- _WORK ITEM_
From the stored data, output as a numbered list the lines starting at the one containing "Table of Contents" and ending with the one containing "## CSS Preprocessors", both included. Omit blank lines.

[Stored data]
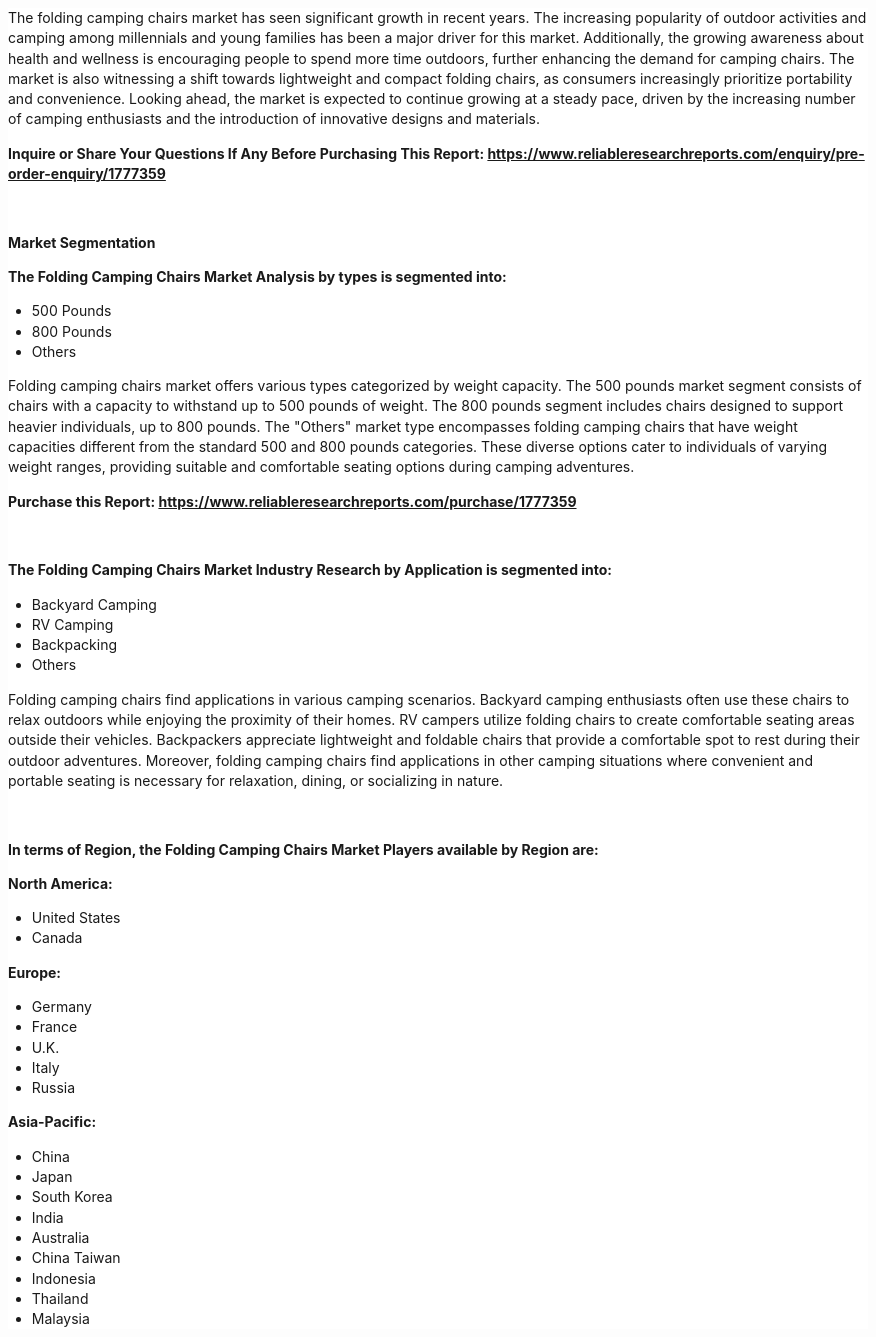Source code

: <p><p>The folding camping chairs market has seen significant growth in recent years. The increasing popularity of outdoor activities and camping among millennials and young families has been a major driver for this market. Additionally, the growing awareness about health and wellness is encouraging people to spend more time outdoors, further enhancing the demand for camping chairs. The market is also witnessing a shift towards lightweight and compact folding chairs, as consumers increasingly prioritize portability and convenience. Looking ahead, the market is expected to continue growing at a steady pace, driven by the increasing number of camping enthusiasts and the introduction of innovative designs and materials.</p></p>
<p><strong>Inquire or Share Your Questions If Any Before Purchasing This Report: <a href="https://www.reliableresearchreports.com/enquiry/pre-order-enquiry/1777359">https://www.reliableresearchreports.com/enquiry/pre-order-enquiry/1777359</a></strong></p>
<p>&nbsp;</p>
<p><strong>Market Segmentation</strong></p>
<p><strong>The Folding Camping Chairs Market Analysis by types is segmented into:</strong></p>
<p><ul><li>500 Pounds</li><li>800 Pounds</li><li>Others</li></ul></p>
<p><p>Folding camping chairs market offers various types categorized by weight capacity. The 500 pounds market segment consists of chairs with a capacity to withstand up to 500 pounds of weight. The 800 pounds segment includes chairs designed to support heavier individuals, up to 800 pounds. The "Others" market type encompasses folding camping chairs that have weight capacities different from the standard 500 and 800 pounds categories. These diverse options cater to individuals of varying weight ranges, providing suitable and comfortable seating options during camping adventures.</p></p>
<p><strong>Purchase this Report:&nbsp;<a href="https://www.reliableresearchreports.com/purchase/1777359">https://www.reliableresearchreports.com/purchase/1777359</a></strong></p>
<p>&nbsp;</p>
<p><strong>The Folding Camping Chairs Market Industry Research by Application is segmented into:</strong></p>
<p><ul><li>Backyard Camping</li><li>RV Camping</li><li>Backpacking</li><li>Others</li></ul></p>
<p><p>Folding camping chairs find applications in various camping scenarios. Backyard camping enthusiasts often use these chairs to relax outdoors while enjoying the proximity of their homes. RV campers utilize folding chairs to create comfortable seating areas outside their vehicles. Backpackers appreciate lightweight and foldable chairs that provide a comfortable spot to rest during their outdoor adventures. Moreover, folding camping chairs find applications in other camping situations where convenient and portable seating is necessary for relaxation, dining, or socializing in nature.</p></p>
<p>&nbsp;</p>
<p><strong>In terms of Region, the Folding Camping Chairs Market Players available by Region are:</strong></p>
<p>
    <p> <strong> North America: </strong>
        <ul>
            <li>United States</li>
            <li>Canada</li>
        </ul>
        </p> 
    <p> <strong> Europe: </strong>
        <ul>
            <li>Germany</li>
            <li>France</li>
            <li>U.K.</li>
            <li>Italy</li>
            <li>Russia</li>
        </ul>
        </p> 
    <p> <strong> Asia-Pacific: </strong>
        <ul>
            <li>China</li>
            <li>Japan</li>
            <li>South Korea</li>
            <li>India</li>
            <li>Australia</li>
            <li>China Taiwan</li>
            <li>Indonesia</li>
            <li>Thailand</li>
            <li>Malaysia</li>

...

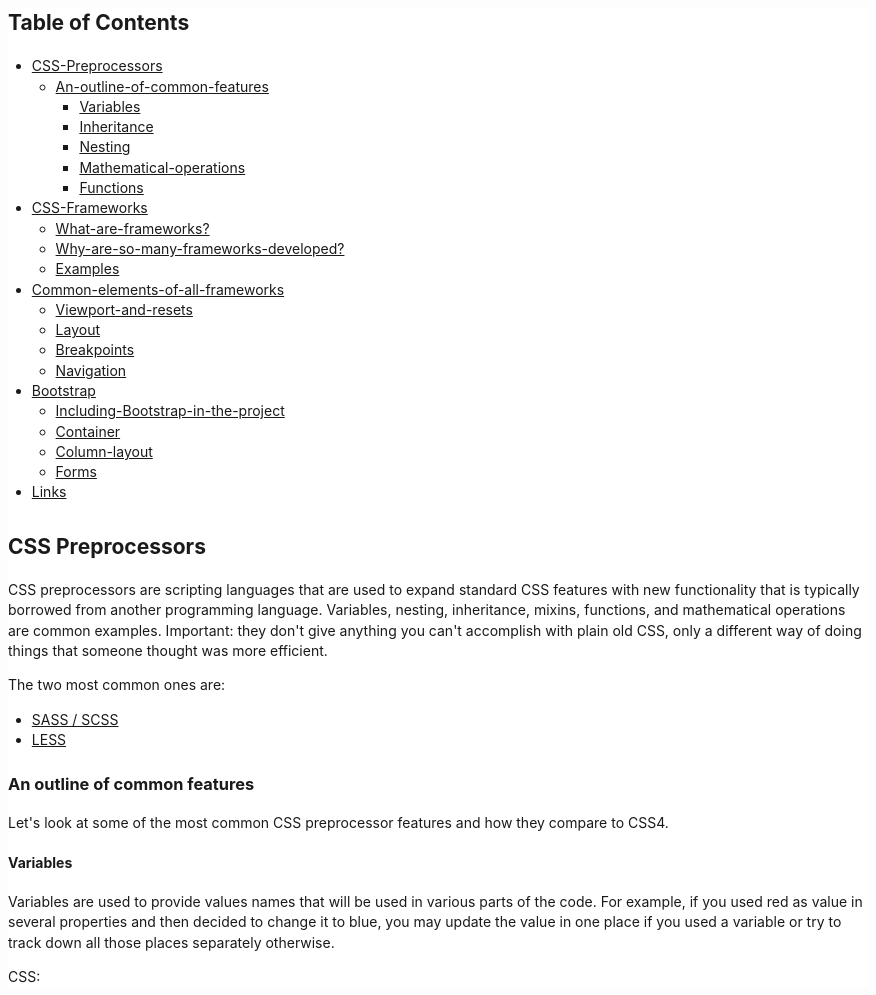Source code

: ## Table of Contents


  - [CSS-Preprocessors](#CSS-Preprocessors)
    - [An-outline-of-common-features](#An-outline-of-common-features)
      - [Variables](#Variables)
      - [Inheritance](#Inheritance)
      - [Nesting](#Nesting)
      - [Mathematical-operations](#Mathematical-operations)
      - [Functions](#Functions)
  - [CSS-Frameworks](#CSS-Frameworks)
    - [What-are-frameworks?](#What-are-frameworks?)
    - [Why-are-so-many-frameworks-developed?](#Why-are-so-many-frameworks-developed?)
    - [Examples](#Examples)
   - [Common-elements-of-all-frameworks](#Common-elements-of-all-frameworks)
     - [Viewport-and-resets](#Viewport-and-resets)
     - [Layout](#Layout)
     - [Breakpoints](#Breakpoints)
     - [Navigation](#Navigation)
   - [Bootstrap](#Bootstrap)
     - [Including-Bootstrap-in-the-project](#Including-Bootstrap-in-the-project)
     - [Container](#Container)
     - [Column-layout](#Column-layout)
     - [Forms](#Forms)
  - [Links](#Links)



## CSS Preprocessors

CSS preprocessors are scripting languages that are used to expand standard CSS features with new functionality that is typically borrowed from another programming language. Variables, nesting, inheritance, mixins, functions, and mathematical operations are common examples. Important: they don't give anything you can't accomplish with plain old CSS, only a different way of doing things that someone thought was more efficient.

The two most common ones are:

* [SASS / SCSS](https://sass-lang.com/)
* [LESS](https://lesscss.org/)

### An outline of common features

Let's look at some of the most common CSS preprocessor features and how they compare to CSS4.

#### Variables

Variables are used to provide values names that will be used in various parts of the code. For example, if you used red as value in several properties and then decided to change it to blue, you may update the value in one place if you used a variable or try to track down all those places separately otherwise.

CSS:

- _FINISHED EXERCISE_
1. : ## Table of Contents
2.   - [CSS-Preprocessors](#CSS-Preprocessors)
3.     - [An-outline-of-common-features](#An-outline-of-common-features)
4.       - [Variables](#Variables)
5.       - [Inheritance](#Inheritance)
6.       - [Nesting](#Nesting)
7.       - [Mathematical-operations](#Mathematical-operations)
8.       - [Functions](#Functions)
9.   - [CSS-Frameworks](#CSS-Frameworks)
10.     - [What-are-frameworks?](#What-are-frameworks?)
11.     - [Why-are-so-many-frameworks-developed?](#Why-are-so-many-frameworks-developed?)
12.     - [Examples](#Examples)
13.    - [Common-elements-of-all-frameworks](#Common-elements-of-all-frameworks)
14.      - [Viewport-and-resets](#Viewport-and-resets)
15.      - [Layout](#Layout)
16.      - [Breakpoints](#Breakpoints)
17.      - [Navigation](#Navigation)
18.    - [Bootstrap](#Bootstrap)
19.      - [Including-Bootstrap-in-the-project](#Including-Bootstrap-in-the-project)
20.      - [Container](#Container)
21.      - [Column-layout](#Column-layout)
22.      - [Forms](#Forms)
23.   - [Links](#Links)
24. ## CSS Preprocessors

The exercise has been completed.